Exo70 is involved in Arp2/3-mediated actin polymerization in the cell. (A) Lysates were prepared from MDA-MB-231 (Y527F c-Src) cells transfected with indicated siRNA oligos. Exo70 and Sec8 knockdown levels were examined by Western blot, along with the amounts of actin and Arp3 in cell lysates. (B) The ability of the lysates to stimulate actin polymerization was analyzed by pyrene actin assay in the presence or absence of the VCA domain of N-WASP as described in Materials and Methods. The initial rate of actin polymerization, an indicator of actin nucleation by Arp2/3, was two fold lower in Exo70 knockdown cells than in the control cells. Sec8 knockdown slightly decreased the initial rate of actin polymerization. Cell lysates in the absence of VCA had little actin polymerization activity. (C) Normalized initial polymerization rates in each treatment in A were calculated by dividing the actin polymerization rate of each treatment by that of the control siRNA-treated cells. Three independent measurements for each treatment were carried out. Error bars, SD. *p < 0.01. (n = 3). (D) Actin polymerization kinetics was analyzed in lysates from MDA-MB-231 (Y527F c-Src) cells transfected with GFP-Exo70 and GFP-Exo70^Δ628–630 mutant. The levels of Exo70, actin, and Arp3 in cell lysates were detected by Western blot. (E) Lysates from cells expressing GFP-Exo70^Δ628–630 had a lower initial actin polymerization rate compared with GFP-transfected cells. Cells overexpressing GFP-Exo70 had an increased actin polymerization rate compared with the control cells. (F) Quantification of normalized polymerization rate of each treatment in D. Error bars, SD. *p < 0.01; n = 3.

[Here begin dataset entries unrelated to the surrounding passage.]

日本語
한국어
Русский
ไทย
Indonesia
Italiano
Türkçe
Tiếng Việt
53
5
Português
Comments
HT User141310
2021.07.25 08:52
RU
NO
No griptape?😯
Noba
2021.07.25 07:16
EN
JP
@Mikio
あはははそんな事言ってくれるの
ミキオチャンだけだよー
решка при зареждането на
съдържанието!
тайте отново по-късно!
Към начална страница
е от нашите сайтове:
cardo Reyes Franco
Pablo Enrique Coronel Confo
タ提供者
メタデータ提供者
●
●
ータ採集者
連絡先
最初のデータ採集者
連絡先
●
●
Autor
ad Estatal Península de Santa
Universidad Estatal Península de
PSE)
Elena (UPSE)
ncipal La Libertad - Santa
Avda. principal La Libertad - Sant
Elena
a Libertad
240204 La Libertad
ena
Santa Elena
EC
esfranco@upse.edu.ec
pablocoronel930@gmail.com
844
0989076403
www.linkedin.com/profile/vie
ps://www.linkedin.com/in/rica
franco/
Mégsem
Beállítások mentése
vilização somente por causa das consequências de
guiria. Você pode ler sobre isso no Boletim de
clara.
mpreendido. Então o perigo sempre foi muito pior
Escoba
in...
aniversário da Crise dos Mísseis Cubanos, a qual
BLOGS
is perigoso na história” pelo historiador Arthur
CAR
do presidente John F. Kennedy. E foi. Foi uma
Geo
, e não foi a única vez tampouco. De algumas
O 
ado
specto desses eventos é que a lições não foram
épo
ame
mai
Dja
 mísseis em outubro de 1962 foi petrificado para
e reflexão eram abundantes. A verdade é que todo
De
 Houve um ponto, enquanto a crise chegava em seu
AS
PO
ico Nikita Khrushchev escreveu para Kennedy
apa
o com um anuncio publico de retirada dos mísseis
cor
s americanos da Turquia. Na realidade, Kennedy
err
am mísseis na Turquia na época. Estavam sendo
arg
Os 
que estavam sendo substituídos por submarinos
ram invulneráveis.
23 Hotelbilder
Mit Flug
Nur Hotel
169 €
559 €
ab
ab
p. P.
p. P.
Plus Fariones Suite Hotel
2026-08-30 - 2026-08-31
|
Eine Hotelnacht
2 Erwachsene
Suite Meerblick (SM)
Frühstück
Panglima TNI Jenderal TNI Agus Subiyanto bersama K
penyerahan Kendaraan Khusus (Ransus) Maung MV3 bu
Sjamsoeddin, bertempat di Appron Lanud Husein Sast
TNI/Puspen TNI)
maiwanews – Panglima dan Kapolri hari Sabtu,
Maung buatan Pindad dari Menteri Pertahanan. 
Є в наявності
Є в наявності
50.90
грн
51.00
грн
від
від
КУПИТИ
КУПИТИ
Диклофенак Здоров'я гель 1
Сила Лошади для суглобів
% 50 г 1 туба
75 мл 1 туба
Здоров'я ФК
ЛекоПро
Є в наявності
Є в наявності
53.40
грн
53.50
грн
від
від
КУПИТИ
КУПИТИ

Knockdown of the exocyst inhibits invadopodial activity. (A) Expression levels of the exocyst subunits Exo70 and Sec8 in MDA-MB-231 (Y527F c-Src) cells transfected with siRNAs. Lysates were prepared from cells transfected with siRNA oligos targeting Luciferase (Control siRNA), Exo70 (two different oligos: siEXO70(1) and siEXO70(2)), or Sec8 (siSEC8). siRNA treatments led to significant reduction in the amounts of Exo70 and Sec8 in the cells. The levels of Exo70 and Sec8 in cell lysates were analyzed by Western blot (left panel). In the rescue experiment, siEXO70(1) knockdown cells were transfected with GFP-tagged rat Exo70 (GFP-rExo70). The amounts of endogenous Exo70 and GFP-rExo70 were detected by Western blot (right panel). The amounts of actin were also examined as loading controls. (B) MDA-MB-231 (Y527F c-Src) cells with RNAi knockdown were cultured on Alexa 568–labeled gelatin film for 4 h. Cells were then fixed and stained with phalloidin-Alexa 488 to label F-actin. Individual and merged images of F-actin (green) and gelatin (red) were shown. RNAi knockdown of Exo70 or Sec8 decreased the amount of focal degradation (the black dots). (C) Gelatin degradation assay was performed in siEXO70(1) knockdown cells expressing GFP-rExo70. Individual and merged images of GFP-rExo70 fluorescence (green), F-actin (blue), and gelatin (red) are shown. The expression of GFP-rExo70 in siEXO70(1) knockdown cells rescued invadopodia formation in these cells. (D) Comparison of focal degradation in cells with exocyst knockdown. Four independent measurements (50 cells each) for each siRNA treatment (left panel) and rescue experiment (right panel) were carried out. Error bars, SD. *p < 0.01. Scale bar, 5 μm.